Mi sono presa tre giorni.
Senza pensare troppo alla forma fisica inadeguata per le mie aspettative.
Senza rimuginare sul lavoro che in questo modo non sto portando avanti e alle scadenze che vorrei rispettate.
Mi sono presa tre giorni.
Per alzarmi presto, e partire.
Per indossare solo magliette di cotone e scarpe da roccia.
Per lasciare lo zaino pronto accanto alla porta di ingresso.
Mi sono presa tre giorni.
Per salire in montagna, nelle prime ore del mattino.
Per avere attorno come unici suoni quelli della natura, prima che apra la seggiovia.
Per fare colazione solo una volta sulla vetta, ché a stomaco vuoto affronto meglio la salita.

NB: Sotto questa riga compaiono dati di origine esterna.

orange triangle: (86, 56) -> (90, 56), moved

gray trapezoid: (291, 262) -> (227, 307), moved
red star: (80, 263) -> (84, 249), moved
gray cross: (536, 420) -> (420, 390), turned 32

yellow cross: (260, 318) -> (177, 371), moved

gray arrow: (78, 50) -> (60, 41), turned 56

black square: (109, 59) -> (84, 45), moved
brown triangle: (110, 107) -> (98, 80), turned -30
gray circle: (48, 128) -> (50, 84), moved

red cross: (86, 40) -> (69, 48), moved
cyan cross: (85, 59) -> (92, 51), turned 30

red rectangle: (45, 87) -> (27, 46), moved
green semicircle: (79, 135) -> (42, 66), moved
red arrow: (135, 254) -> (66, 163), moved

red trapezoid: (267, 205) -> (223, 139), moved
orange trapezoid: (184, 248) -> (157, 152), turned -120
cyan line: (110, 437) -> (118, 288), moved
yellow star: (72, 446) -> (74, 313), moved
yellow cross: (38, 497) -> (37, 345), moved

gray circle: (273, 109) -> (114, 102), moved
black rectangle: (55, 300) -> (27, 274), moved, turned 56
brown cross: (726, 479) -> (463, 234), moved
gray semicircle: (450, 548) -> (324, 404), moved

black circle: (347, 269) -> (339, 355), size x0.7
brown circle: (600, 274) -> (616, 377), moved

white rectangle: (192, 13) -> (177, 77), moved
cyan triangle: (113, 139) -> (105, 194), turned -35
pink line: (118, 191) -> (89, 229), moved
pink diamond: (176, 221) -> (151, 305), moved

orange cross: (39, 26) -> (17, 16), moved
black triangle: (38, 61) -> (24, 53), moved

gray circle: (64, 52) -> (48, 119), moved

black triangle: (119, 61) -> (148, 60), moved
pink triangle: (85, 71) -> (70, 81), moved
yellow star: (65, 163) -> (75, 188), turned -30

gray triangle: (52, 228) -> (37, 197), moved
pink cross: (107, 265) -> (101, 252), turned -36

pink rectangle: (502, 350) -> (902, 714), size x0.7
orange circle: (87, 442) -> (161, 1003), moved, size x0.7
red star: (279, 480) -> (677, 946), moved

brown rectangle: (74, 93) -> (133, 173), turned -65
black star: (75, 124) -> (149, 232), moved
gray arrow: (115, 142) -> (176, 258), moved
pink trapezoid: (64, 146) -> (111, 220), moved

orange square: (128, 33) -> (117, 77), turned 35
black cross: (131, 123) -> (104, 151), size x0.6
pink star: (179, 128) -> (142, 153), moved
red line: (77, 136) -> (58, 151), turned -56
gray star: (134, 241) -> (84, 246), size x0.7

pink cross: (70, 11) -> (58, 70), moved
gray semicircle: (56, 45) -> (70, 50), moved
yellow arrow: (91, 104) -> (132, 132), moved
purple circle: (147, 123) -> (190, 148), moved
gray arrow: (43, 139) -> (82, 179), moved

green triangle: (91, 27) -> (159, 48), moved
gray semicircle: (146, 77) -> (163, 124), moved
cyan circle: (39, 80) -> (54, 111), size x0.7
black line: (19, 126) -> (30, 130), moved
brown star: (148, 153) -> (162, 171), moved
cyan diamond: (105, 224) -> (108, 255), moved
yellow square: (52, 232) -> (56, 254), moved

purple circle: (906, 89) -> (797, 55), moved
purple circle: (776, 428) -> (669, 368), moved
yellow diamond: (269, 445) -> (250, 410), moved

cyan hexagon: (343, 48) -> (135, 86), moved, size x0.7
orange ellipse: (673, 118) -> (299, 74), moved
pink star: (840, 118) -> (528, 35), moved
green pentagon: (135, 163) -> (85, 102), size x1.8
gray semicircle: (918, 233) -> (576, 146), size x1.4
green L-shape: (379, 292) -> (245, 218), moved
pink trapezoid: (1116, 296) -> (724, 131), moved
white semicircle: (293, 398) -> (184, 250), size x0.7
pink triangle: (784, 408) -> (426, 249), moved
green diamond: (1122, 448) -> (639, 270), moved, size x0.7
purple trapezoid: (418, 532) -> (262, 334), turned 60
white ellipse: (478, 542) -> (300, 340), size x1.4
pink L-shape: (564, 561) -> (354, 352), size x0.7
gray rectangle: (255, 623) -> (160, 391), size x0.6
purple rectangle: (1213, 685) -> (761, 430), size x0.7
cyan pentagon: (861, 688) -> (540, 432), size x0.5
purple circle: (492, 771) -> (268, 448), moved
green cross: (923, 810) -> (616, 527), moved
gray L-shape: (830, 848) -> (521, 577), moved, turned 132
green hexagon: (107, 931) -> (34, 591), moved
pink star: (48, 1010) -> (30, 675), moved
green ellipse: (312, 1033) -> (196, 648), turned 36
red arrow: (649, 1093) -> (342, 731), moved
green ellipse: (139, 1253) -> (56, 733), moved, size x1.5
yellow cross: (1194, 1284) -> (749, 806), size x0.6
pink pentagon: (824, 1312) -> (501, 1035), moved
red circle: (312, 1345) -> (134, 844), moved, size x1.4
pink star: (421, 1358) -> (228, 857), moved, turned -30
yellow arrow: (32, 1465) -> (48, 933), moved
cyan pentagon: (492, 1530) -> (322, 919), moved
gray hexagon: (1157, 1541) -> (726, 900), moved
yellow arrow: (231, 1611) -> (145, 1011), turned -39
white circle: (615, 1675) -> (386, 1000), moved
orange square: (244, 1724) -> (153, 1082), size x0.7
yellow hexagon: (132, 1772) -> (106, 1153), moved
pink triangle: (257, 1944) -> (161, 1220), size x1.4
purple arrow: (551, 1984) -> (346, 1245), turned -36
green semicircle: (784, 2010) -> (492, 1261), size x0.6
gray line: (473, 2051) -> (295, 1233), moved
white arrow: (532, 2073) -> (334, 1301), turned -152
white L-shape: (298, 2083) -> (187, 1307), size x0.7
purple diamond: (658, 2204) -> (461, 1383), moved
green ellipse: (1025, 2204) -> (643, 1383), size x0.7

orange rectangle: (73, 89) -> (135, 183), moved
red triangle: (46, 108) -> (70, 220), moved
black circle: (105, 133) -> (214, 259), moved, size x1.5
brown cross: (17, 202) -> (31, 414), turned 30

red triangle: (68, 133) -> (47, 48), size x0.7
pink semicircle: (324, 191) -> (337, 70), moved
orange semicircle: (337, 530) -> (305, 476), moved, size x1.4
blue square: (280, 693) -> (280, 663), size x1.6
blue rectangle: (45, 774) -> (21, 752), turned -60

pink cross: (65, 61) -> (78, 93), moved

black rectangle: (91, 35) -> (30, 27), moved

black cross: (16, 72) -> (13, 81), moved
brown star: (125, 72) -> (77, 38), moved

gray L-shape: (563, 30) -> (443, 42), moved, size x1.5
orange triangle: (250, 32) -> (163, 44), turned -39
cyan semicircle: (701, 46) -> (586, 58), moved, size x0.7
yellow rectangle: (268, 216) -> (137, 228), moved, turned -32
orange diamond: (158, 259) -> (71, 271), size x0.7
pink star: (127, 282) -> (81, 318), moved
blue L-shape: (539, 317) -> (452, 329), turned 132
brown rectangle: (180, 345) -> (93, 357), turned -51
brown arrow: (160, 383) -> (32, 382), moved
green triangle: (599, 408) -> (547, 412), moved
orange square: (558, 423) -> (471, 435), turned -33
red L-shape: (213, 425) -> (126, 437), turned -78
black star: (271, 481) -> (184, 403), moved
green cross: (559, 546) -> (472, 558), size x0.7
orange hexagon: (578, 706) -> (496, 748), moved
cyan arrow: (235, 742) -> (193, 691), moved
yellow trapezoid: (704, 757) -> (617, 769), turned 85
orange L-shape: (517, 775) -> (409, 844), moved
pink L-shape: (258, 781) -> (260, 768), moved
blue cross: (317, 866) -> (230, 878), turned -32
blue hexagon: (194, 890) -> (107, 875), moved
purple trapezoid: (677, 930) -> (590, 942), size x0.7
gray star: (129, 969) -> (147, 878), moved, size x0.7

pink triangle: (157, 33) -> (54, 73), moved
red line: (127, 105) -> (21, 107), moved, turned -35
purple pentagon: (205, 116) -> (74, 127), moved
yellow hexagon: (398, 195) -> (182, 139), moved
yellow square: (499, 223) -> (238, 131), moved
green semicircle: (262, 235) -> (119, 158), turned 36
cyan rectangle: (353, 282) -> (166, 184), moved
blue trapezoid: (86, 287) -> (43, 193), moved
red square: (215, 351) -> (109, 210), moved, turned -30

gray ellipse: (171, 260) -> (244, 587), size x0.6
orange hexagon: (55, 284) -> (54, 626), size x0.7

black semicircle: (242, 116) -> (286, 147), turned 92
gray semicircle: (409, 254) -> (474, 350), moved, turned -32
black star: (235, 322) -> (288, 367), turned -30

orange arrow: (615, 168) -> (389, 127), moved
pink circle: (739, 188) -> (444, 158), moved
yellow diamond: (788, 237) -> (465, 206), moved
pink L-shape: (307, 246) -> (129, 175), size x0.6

Per essere di ritorno prima dell’arrivo dei barbari*.
Mi sono presa tre giorni.
Per non preoccuparmi di nulla se non cucinare e mangiare crostate, iniziare e concludere un libro dopo l’altro, fare commissioni decisamente rimandabili.
Per muovermi quasi esclusivamente a piedi.
Per fare un numero incalcolabile di pipì nei boschi, a qualsiasi altitudine.
Mi sono presa tre giorni.
Per sudare e non preoccuparmi di fare la doccia come prima cosa al rientro.
Per stendere le lenzuola al vento e guardarle danzare.
Per godermi il panorama che muta con lo scorrere delle ore del giorno.
Mi sono presa tre giorni.
Per passare un po’ di tempo in un abbraccio.
Per condividere le salite e l’aria fresca.
Per ascoltare il ronzio dei calabroni fino a che non prende il sopravvento la paura mi possano attaccare.
Per respirare l’umido del bosco e farmi scaldare la pelle dal sole del crinale.
Mi sono presa tre giorni.
Per riempirmi gli occhi di bello e le orecchie di vento.
Per salutare sconosciuti lungo i sentieri, ed essere contenta quando a rispondere sono anche i bambini.
Per fare le discese in fretta, fuggendole.
Per raccogliere legnetti, pietre e tutto ciò si possa seccare.
Mi sono presa tre giorni.
Per ricordare che il mio corpo sta meglio, quando deve solo pensare alla fatica e a dove mettere i piedi.
Per ricordare che anche ciò che sembra immobile, “eppur si muove“**.
*definizione tratta dal saggio I barbari, di Alessandro Baricco (Feltrinelli Editore).
“Il cuore della faccenda è lì, il resto è solo una collezione di conseguenze: la superficie al posto della profondità, la velocità al posto della riflessione, le sequenze al posto dell’analisi, il surf al posto dell’approfondimento, la comunicazione al posto dell’espressione, il multitasking al posto della specializzazione, il piacere al posto della fatica. Uno smantellamento sistematico di tutto l’armamentario mentale ereditato dalla cultura ottocentesca, romantica e borghese.”
[…]
“Nella grande corrente, mettere in salvo ciò che ci è caro. È un gesto difficile perché non significa, mai, metterlo in salvo dalla mutazione, ma, sempre, nella mutazione. Perché ciò che si salverà non sarà mai quel che abbiamo tenuto al riparo dai tempi, ma ciò che abbiamo lasciato mutare, perché ridiventasse se stesso in un tempo nuovo.”
**frase pronunciata da Galileo Galilei, alludendo al moto terrestre attorno al Sole, dopo esser stato costretto all’abiura.